When you’re evaluating platforms and evaluating for a production scenario, you should test the platform with a reasonable throughput that corresponds to what you’re expecting in order to see how it behaves and how it scales, and measure the throughput and the latency from end to end as you’re evaluating the platform.
You also need it to be reliable. You need to be able to ensure that you have guaranteed delivery from source all the way to target. Even if something fails, if a network fails, if the source or the target goes down, if any of the processing nodes in the cluster go down or the whole cluster goes down, you need to be able to ensure that it picks up from where it left off and doesn’t miss any messages.
It has to be able to recover from failures as well. Guaranteed delivery in the normal “I’m always running” case so you don’t miss any messages, just because they disappeared into the ether somewhere. But also, that if you have a failure, you should recover and not lose any messages, not lose any events that come from the source into the target.
Of course, security is also paramount. You can secure the data while it’s moving in transit, so it’s encrypted as it goes across the network. But also that you can secure who has access to the data, who can work with individual data streams, who can see the data on individual data streams, who can build applications, who can view the results of building applications.
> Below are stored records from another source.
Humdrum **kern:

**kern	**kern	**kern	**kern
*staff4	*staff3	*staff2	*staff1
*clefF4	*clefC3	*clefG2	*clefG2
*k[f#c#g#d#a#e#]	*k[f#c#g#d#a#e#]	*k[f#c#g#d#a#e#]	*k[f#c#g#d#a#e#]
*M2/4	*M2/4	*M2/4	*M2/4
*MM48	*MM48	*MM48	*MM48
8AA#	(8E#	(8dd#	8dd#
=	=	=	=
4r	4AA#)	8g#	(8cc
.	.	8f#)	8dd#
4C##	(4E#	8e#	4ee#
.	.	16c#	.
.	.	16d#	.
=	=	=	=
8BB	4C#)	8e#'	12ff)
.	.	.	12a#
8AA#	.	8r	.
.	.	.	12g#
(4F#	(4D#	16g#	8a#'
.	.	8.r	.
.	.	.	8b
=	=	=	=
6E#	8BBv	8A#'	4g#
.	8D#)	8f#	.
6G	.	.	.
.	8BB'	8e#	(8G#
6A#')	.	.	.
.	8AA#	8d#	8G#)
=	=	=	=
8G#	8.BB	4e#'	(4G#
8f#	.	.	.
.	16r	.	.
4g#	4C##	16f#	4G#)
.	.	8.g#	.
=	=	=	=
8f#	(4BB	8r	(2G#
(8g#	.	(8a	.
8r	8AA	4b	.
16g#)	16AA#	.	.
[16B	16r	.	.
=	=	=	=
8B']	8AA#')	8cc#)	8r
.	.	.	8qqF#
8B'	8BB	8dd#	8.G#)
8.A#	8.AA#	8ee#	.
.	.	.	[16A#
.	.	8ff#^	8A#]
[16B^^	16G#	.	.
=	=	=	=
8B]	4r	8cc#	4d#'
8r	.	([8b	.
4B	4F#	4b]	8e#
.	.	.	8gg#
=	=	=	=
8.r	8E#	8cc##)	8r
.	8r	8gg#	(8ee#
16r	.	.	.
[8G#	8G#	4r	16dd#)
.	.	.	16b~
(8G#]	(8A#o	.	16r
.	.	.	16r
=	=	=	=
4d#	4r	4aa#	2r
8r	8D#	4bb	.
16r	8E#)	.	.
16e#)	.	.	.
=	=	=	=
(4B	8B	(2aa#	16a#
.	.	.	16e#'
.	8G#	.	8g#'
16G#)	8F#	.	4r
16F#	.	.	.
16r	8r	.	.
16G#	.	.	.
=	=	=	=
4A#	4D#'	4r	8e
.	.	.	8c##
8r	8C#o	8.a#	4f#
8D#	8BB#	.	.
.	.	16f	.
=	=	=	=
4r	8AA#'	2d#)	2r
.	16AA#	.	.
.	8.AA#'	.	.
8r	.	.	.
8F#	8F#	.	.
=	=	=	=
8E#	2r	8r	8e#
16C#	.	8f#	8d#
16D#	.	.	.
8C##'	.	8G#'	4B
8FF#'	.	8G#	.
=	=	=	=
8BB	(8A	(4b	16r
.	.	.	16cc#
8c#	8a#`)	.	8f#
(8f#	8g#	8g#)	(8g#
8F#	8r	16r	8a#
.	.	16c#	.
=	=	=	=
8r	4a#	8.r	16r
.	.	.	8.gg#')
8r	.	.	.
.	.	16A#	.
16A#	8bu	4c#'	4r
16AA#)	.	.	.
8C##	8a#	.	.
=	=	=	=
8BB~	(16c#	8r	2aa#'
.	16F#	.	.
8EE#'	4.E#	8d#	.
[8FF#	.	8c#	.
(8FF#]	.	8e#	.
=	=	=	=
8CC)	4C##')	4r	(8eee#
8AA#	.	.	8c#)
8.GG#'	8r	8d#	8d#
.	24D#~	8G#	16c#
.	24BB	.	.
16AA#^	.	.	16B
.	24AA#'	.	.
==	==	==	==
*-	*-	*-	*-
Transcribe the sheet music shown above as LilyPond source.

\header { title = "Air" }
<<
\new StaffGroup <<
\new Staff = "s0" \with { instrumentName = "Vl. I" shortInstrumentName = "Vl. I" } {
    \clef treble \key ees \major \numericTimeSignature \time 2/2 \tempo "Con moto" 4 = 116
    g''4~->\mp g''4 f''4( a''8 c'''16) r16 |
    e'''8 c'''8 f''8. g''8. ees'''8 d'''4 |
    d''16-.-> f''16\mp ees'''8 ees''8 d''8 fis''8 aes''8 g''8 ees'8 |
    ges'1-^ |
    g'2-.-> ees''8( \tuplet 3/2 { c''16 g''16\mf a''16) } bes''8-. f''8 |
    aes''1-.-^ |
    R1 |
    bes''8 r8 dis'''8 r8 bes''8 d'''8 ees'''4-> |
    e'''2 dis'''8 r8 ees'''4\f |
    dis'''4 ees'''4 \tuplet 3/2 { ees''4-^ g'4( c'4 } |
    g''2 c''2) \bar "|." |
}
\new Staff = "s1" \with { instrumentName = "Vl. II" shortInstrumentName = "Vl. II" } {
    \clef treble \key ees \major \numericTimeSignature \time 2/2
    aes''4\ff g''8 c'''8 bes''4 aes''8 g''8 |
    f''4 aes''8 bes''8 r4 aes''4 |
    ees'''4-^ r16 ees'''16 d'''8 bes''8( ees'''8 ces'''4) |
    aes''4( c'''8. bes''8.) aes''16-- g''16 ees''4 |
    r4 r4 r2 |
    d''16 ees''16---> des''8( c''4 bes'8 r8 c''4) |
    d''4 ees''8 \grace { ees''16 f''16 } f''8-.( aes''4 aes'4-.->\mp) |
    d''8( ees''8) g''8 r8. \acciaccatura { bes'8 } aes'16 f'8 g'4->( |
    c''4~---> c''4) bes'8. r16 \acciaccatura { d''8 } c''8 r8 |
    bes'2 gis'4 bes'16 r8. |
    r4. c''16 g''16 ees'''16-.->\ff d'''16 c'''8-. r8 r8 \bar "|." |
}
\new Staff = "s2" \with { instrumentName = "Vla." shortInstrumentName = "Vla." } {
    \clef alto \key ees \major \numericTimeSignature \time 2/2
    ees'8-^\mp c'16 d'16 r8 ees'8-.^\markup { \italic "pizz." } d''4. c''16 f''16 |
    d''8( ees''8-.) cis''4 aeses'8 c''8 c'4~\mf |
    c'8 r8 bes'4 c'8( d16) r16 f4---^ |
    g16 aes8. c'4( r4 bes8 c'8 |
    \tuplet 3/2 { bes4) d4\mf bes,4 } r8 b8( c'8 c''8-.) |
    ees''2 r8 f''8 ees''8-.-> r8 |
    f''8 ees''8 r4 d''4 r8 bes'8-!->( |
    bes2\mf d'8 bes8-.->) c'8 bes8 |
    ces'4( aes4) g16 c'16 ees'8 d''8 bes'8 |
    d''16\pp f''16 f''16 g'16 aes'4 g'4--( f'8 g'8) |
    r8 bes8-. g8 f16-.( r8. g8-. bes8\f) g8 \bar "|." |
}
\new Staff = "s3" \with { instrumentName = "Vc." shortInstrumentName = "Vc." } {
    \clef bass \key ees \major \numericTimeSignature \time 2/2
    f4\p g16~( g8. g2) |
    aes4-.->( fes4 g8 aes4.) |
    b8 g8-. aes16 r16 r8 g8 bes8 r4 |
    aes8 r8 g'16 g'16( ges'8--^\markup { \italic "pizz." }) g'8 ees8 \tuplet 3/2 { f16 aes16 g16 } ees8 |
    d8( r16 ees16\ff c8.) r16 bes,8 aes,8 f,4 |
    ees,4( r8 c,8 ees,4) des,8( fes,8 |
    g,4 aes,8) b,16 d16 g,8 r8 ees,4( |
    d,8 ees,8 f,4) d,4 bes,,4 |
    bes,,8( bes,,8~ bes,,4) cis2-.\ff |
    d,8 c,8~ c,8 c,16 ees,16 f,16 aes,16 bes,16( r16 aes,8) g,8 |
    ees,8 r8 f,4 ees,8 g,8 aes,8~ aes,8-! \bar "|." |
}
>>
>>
You need security that works across the whole end to end and deals with every single component, so that you can secure them and lock them down and make sure that only the people that need to work with data, can.
Insights & Alerts
Finally, you need to make sure that the platform gives you visibility into your data, that you can monitor the data flows and see what’s going on in real time, that you get alerts when anything happens. This could be when CPU or memory usage on any of the nodes goes above certain criteria. It could be when applications crash, or data flows crash. It could be when volume goes above or below what you expect, and doing that in a granular fashion. For example, when an individual database table goes above or below what you expect.
You need to be able to work with insights into the data flows that help you operationalize this and make sure that it’s working full time, 24/7, when you actually put it into production. You may even want to get insights on the data itself, drill down into the actual data that’s flowing, and do some analytics on that. If your streaming integration platform can also give you those valuable insights on the streaming data, then that’s the icing on the cake.
Just to summarize, when you’re evaluating streaming data integration platforms, you need to make sure that the platform can do everything that you need, to get your data from where it’s generated to where it needs to be, in order to get real value out of your data.